LESETEXT —
★ ★ ★ ★ ★

Im großen und ganzen hat man hier das gleiche Problem wie alle westlichen Armeen, besonders auch die US-Armee, die den Hummer in Rollen einsetzt, für die er nie gedacht worden ist. Dort hat man auch tausende gepanzerte Fahrzeuge, nur halt nicht die, die man braucht. Mit Cougar und Buffalo betreibt man dort derzeit genauso Stückwerk-Management wie hierzulande mit Dingo2, Mungo und Konsorten (der direkte Vergleich bietet sich bei den genannten Fahrzeugen nur teilweise an).

Kurzum: aus den Depots ist da nichts zu holen, da das ganze Konzept inzwischen ein etwas anderes ist. Neue Fahrzeuge müssens sein und dafür ist im ausreichenden Maß kein Geld da.
Hmmm, danke für die Erklärung.

Was das Thema Geld angeht - ist schon verwunderlich. Man würde für 325 Millionen Euro beispielsweise 500 Dingos bekommen (ob's bei so etwas noch Mengenrabatt gibt, weiß ich nicht). Für uns Normalsterbliche sicherlich eine riesen Summe, aber wer die Mentalität unserer Volksvertreter etwas näher kennt, weiß das solche Summen in der Kategorie "Erdnüsse" rangieren. Zumal es ja zur Rechtfertigung vor dem Steuerzahler ja die beiden Totschlagsargumente "unsere Jungs brauchen Schutz" und "der Dingo sichert und schafft heimische Arbeitsplätze" gibt. Und die Folgekosten für Betrieb und Instandhaltung werden ja traditionell innerhalb des Fachbudgets verschoben (werden halt ne paar Wehrpflichtige mehr nicht gezogen). Sprich: Es fehlt der politische Wille. Und das unter einer Schwarz/Roten-Regierung.

★ ★ ★ ★ ★

GEGEBENE DATEN —
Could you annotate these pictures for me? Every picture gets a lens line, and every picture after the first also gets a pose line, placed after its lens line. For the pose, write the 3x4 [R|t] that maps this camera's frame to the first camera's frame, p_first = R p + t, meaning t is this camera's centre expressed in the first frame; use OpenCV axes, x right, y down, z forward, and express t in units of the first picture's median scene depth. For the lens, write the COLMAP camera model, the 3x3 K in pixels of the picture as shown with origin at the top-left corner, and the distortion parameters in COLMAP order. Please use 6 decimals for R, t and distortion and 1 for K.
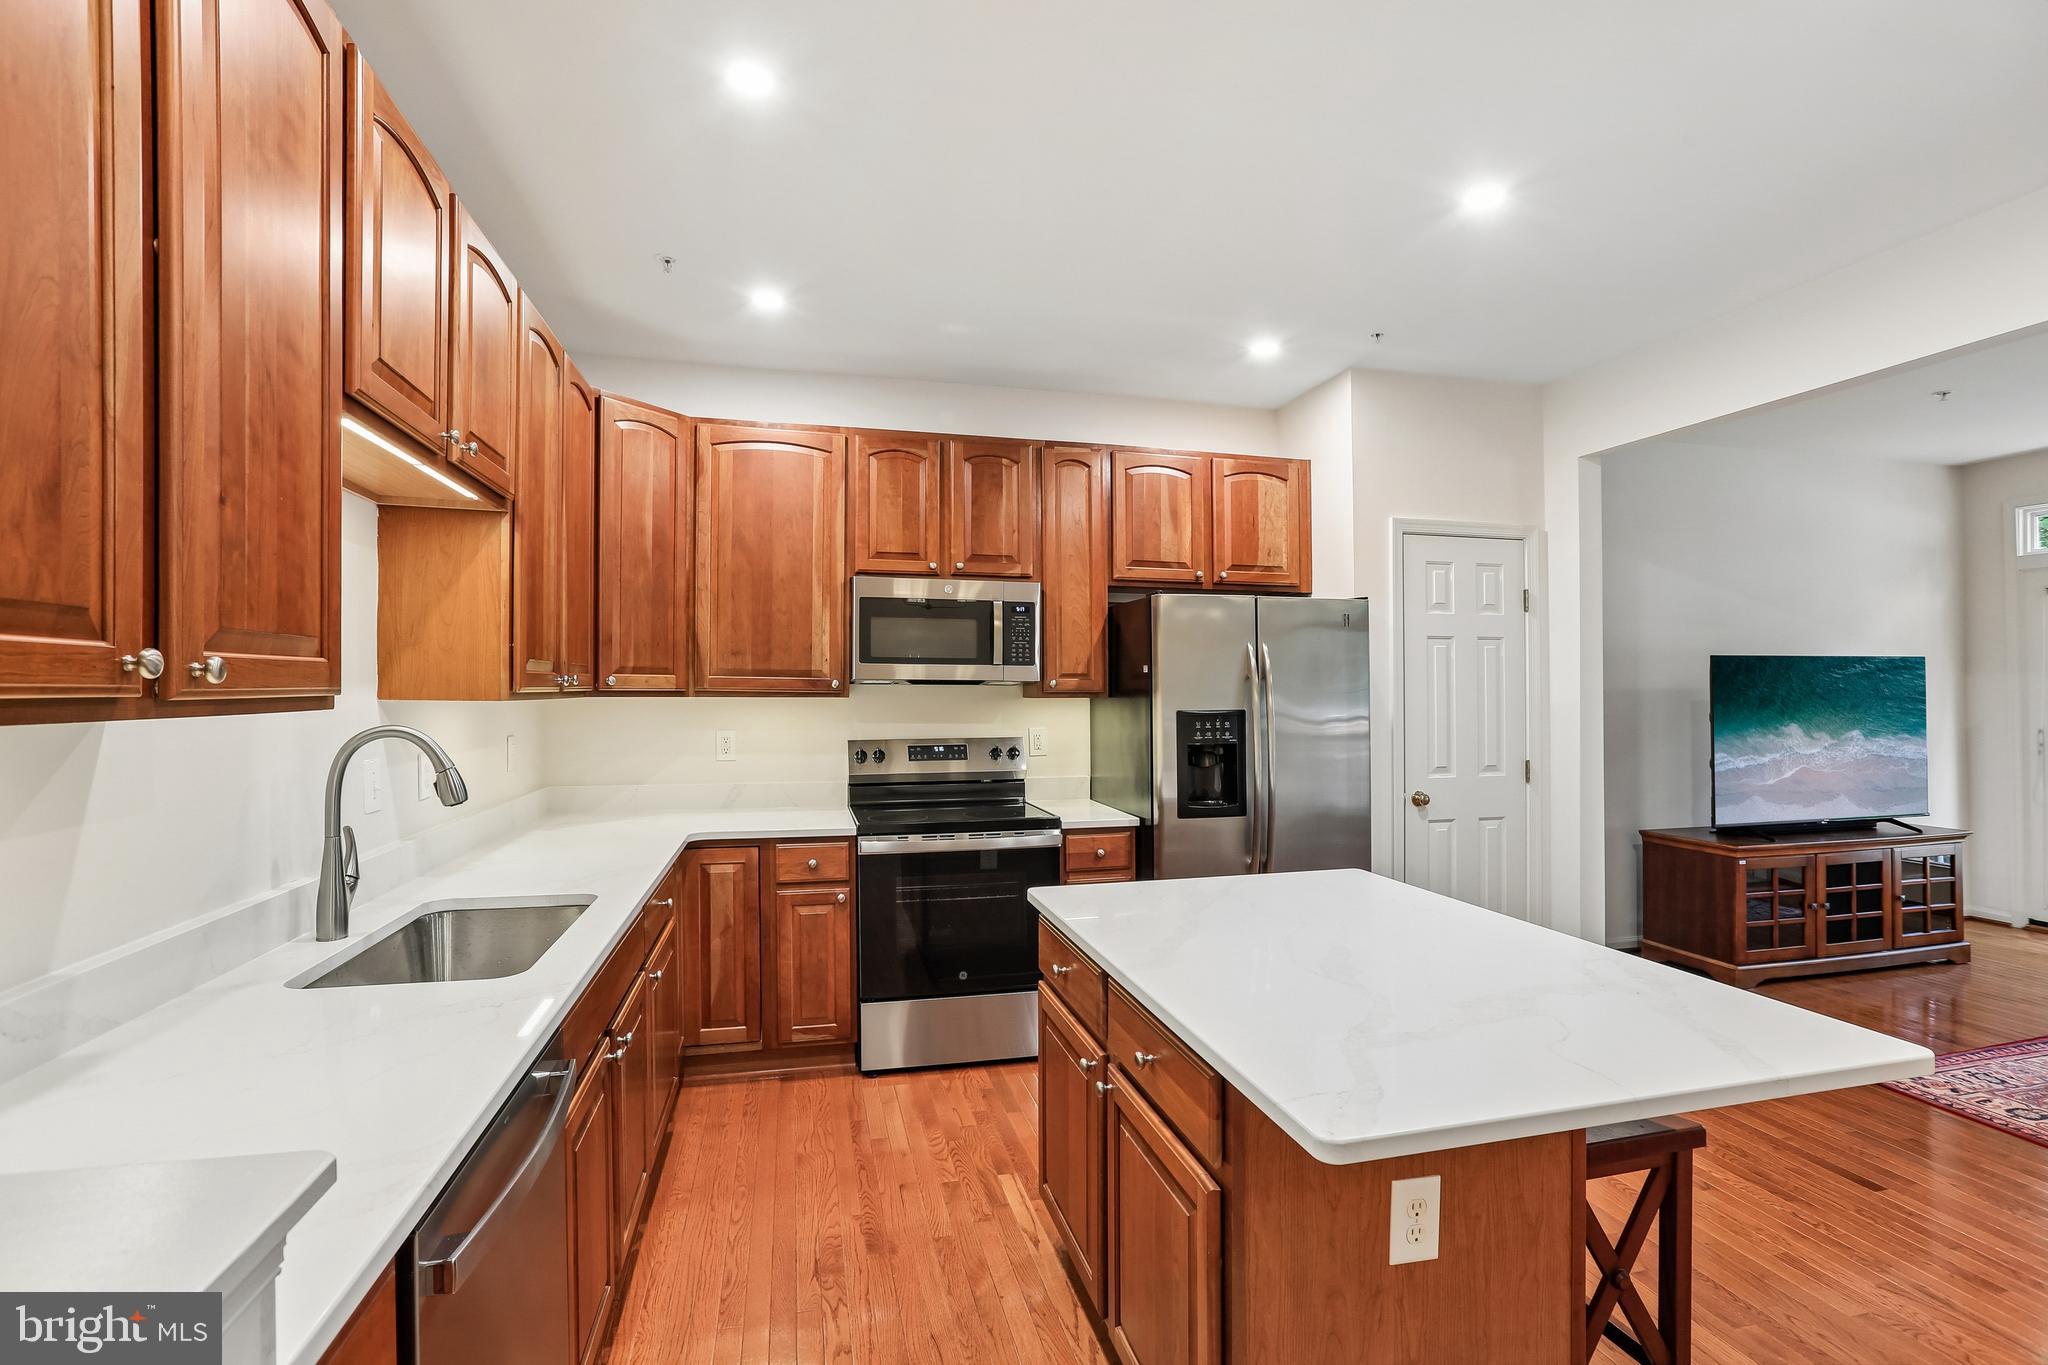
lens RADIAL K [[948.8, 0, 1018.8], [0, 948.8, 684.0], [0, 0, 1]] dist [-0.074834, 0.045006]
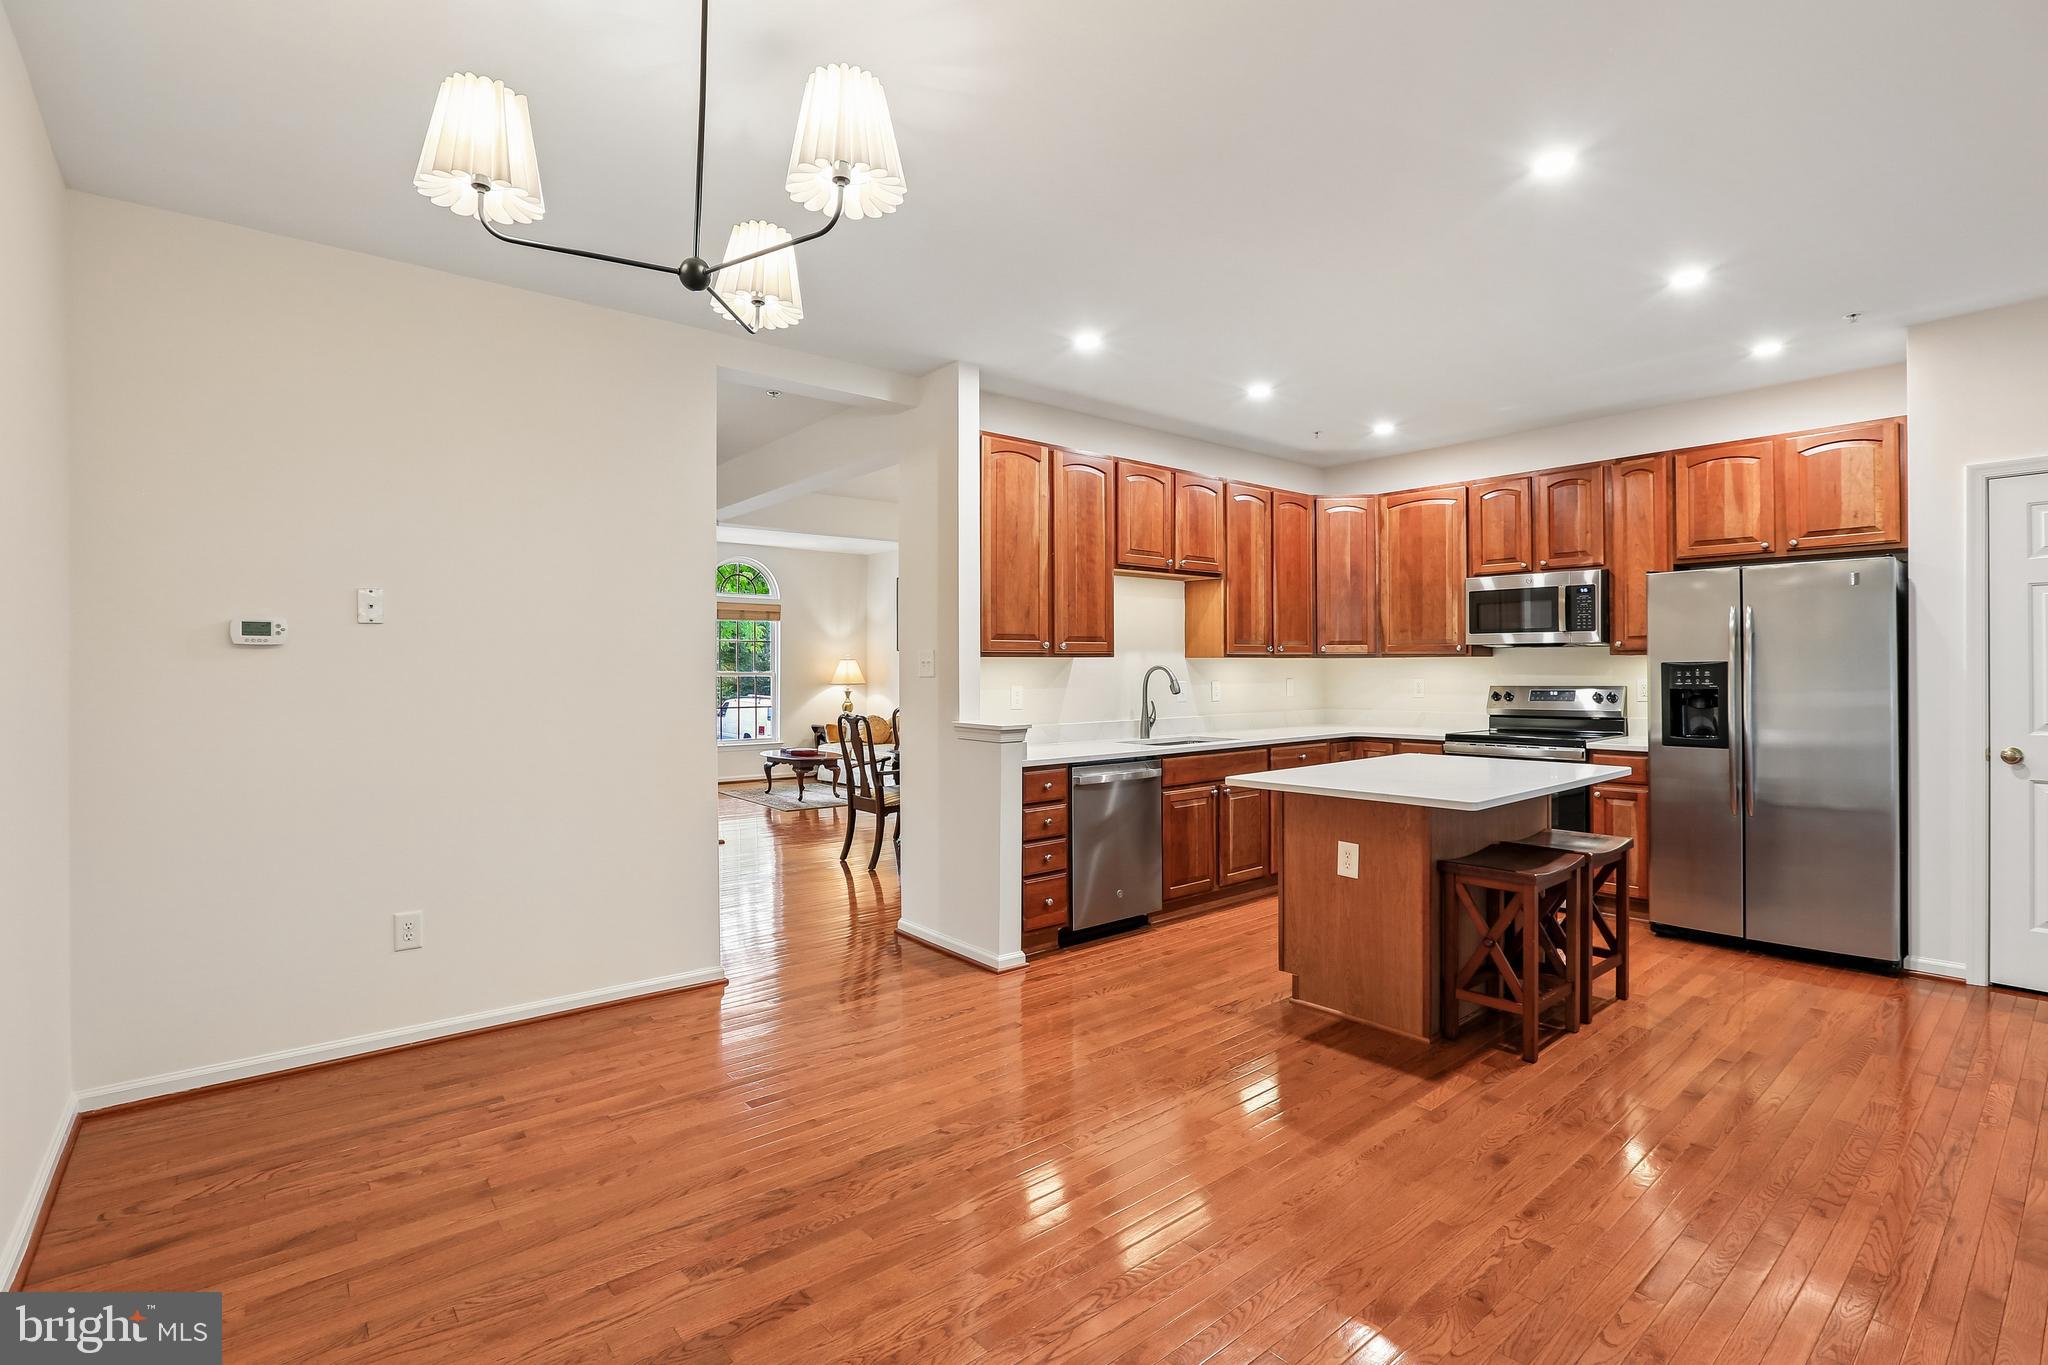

★ ★ ★ ★ ★

ARBEITSAUFTRAG A —
Beantworten Sie die folgenden Fragen zum Text über gepanzerte Militärfahrzeuge:
(i) Welches Fahrzeug setzt die US-Armee in Rollen ein, für die es nie gedacht worden ist?
(ii) Wie viele Dingos bekäme man für 325 Millionen Euro beispielsweise?
(iii) Unter welcher Regierung fehlt es dem Text zufolge am politischen Willen?
ARBEITSAUFTRAG B —
Führen Sie den Text über gepanzerte Militärfahrzeuge im Anschluss an seinen letzten Satz fort.

SCHRIFTLICHE ANTWORT A —
(i) Den Hummer.
(ii) 500 Dingos.
(iii) Unter einer Schwarz/Roten-Regierung.

SCHRIFTLICHE ANTWORT B —
Da fragt man sich schon auf was das alles hinaus läuft. Das unsere Regierung aus dem ISAF-Einsatz raus will, bezweifle ich stark. Dazu waren in diversen Talkshows zu viele Minensucher aus der zweiten Reihe zu sehen, die schon mal ausgelotet haben, wie es mit einem erweiterten Einsatz in den Kampfzonen aussieht.

Naja, wir werden's sehen.
Wenn sich die Bundeswehr unter den gegenwärtigen Vorraussetzungen an einem erweiterten Einsatz im Süden Afghanistans beteiligt, dann sehe ich eigentlich nur zwei Möglichkeiten: A) Wir blamieren uns (diesmal wirklich) vor den Alliierten, weil Einsatzkonzept nach deutscher Vorstellung und Einsatzwirklichkeit endgültig nicht mehr vereinbar wären oder B) Es werden viele Särge in die Heimat verschickt.

Würde man dann wollen, dass alles prima läuft, dann müssten sich grundlegende Dinge ändern: Die Bundeswehr darf nicht als Haufen bewaffneter Sozialarbeiter verstanden werden und es muss begriffen werden, dass die heutige Realität keine Friedensdividente rechtfertigt, ganz im Gegenteil.

Leider wären das für die deutsche Sozialkultur von heute derart gravierende Einschnitte, dass man gut nachvollziehen kann, warum um die Sache so herumgetanzt wird und aus Berlin keine handfesten Ideen kommen.
Zitat:Turin postete
Die Bundeswehr darf nicht als Haufen bewaffneter Sozialarbeiter verstanden werden
Wenn ich mich recht entsinne, hat zumindest eine überwiegende Mehrheit der Deutschen beide Kriege und den Libanon-Einsatz unterstützt. Die Deutschen sind vielleicht nicht mehr so Kriegsgeil wie '14 und '39, aber anscheinend durchaus bereit auch Kampfeinsätze mitzutragen. Allerdings sollte man ihnen einen guten Grund nennen, wieso Deutsche Soldaten in Zukunft den Hintern hinhalten müssen (und damit meine ich nicht nur Afghanistan). Denn das Märchen, daß wir in Krisenregionen die Jahrzehnte des Krieges und der Armut hinter sich habe, mal eben eine Transformation wie Deutschland nach '45 hinbekommen, dürfte mit jedem Tag weniger Gläubige haben. Sprich: "Die Deutschen retten die Welt" wird auf Dauer nicht ziehen. Die Regierung wird uns andere Gründe liefern müssen, wieso gerade die Deutschen nach Afghanistan, in den Kongo oder nach Hintertupfigen müssen.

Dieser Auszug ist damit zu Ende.